According to a new poll from insurance research website HealthPocket, roughly one in every five health insurance applications submitted by consumers is turned down by insurers, with some of the biggest denial rates occurring in Montana at 45 percent, Alabama at 40 percent, the District Columbia at 37 percent and Arkansas at 35 percent.
This contrasts sharply with the ratio of acceptance to denial in other parts of the country.

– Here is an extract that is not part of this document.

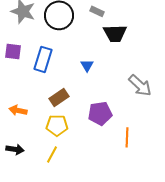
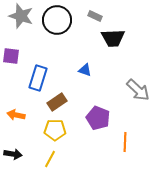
blue rectangle: (43, 59) -> (38, 78), moved
blue triangle: (87, 65) -> (85, 70), turned -40
purple pentagon: (100, 113) -> (98, 118), turned 30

For example, the report notes that in places like Maine, Massachusetts, New York, New Jersey and Vermont, denial rates are virtually zero.
Kev Coleman, head of research and data at HealthPocket, noted that this is an indication as to how variegated the insurance marketplace is.
"Clearly there is great variability across states and within states in terms of how frequently an insurer rejects a health insurance application, but nationally it seems to be occurring more frequently than industry analysts had assumed," said Coleman. "What is unclear is whether some insurers have increased their declination rate in order to improve risk pool health and profitability prior to 2014, when insurance companies can no longer reject applications based upon health status or pre-existing medical condition."
Even though the ban on denying coverage for prior health conditions does not become mandatory until next year, several states have implemented the rule. In fact, according to the Commonwealth Fund, nine states have passed at least some of the laws pertaining to the reforms, including Connecticut, California, New York, Rhode Island and Oregon.